“Je suis resté debout à le regarder boire, m’attendant à tout moment à le voir s’effondrer. Mais il continuait lentement à siroter son vin comme un connaisseur. Son visage ne changeait pas, seulement, de temps en temps, il portait sa bande à sa gorge comme s’il avait quelque difficulté à avaler. Il s’est levé et a fait quelques pas. Lorsque je lui ai demandé ce qui se passait, il m’a répondu : “Mais rien, juste un chatouillement dans la gorge.
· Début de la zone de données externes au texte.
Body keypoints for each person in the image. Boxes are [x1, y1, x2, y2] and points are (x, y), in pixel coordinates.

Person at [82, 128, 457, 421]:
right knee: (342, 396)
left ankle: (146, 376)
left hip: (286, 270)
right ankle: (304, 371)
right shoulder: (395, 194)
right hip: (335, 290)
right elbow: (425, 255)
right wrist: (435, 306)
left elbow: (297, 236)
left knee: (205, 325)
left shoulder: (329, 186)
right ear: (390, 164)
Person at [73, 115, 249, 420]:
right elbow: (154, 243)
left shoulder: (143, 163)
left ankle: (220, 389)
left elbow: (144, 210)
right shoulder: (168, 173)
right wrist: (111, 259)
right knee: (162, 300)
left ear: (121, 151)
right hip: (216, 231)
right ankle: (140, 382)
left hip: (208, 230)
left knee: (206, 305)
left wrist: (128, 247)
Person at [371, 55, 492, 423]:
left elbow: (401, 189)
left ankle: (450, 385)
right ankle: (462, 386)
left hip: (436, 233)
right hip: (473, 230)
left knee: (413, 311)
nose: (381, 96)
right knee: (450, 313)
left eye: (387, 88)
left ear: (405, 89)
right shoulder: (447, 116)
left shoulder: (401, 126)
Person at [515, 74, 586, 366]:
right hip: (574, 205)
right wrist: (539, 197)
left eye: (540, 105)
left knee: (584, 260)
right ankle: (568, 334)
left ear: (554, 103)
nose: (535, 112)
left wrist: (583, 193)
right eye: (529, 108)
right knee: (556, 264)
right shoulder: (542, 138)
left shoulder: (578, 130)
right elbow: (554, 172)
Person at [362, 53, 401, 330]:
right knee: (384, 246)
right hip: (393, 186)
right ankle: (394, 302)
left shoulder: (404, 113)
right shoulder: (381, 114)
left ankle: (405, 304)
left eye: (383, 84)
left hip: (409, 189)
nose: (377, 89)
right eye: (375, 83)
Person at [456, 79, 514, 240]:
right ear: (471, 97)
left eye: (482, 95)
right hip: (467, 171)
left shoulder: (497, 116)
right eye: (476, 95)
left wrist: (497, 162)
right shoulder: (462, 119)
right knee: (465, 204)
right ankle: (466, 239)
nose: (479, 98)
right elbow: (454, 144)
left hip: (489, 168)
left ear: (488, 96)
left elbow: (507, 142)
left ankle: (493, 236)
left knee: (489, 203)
Le madère est bon, a-t-il remarqué, donnez-m’en un peu plus”. – Le prince Félix Yusupov, se souvenant de la nuit où il a assassiné Raspoutine.
En décembre 1916, dans cette maison palatiale de Saint-Pétersbourg, le jeune prince Yusupov, héritier de la plus grande fortune de Russie et marié à une cousine de la famille impériale Romanov a passé une nuit frustrante et probablement terrifiante, en essayant désespérément de tuer le Grigory Raspoutine, presque impossible à tuer.
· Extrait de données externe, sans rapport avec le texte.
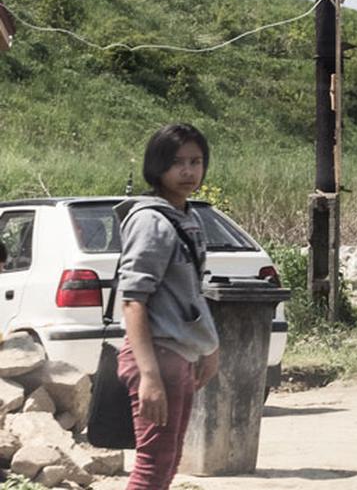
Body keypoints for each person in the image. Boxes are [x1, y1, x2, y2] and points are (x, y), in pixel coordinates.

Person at [116, 124, 221, 490]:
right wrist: (149, 375)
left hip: (177, 353)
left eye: (196, 161)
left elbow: (190, 290)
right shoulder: (150, 220)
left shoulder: (186, 217)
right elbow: (132, 299)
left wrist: (209, 347)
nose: (189, 172)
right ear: (157, 166)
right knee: (152, 465)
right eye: (178, 163)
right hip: (155, 354)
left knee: (167, 462)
Raspoutine était un mystique religieux sibérien qui s’était attaché à la famille du tsar en tant que guérisseur de leur jeune fils hémophile, Alexei. Sa relation particulièrement étroite avec la tsarine Alexandra, son apparence excentrique et sa réputation de comportement lubrique et lascif en public alimentent des rumeurs scandaleuses. Alors que la Première Guerre mondiale se prolonge, le pays et le gouvernement sont au bord de l’effondrement. Pour aggraver les choses, il semblait que le tsar Nicolas II, déjà en difficulté pour ses réponses bâclées et brutales aux troubles internes et son incompétence générale sur le champ de bataille, prenait conseil auprès de Raspoutine.
À la fin de 1916, un groupe de nobles dirigé par le prince Yusupov décida de prendre les choses en main. Yusupov, ainsi que les conspirateurs, le Grand Duc Dmitri Pavlovich et le politicien Vladimir Purishkevich, invitent Raspoutine au palais de Moika sous prétexte de rencontrer sa jeune épouse Irena, qui n’est pas en ville. Une fois arrivé au palais, Raspoutine a été laissé dans une pièce où l’on avait disposé des friandises au cyanure, du thé et du vin. Les conspirateurs sont soulagés de voir Raspoutine boire plusieurs verres de vin empoisonné. Ils sont cependant de plus en plus inquiets lorsque le poison semble n’avoir aucun effet sur l’homme.
En fin de compte, il a fallu quatre balles, un battement sonore et une chute finale dans la rivière glacée Neva pour tuer Raspoutine. Son autopsie a montré que sa mort a finalement été causée par la noyade ou l’hypothermie, indiquant qu’il a survécu à tout, sauf à la dernière immersion.
Yusupov et ses conspirateurs n’ont jamais été inculpés pour le meurtre que tant de gens savaient qu’ils avaient commis, mais à peine trois mois plus tard, la Révolution de février a forcé l’abdication de Nicolas II, et Yusupov a fui le pays. Il a ensuite publié plusieurs mémoires, parfois contradictoires, détaillant la mort de Grigori Raspoutine, dont un livre intitulé “Splendeur perdue”. La fille survivante de Raspoutine, Maria, a tenté en vain de poursuivre Yusupov et Pavlovich pour des dommages liés au meurtre, mais sa plainte, déposée à Paris, a été rejetée.
Au fil des ans, le palais Moika a servi de centre éducatif et maintenant de musée culturel, remarquable pour avoir survécu à la Révolution et aux années soviétiques relativement intactes. Dans la salle du sous-sol où le moine fou a été tué, des personnages de cire recréent ses derniers instants. La visite de cette pièce est incluse dans les visites de l’après-midi. Le reste du bâtiment est un chef-d’œuvre en soi, comprenant un théâtre rococo, et de nombreuses pièces élégamment aménagées.
Le corps de Raspoutine, repêché dans la rivière, était à l’origine enterré sur le sol du Palais Alexandre, mais il a été retiré et incinéré lors du soulèvement de février 1917. La légende raconte que lorsque les flammes ont touché son cadavre, Raspoutine s’est assis droit sur le bûcher.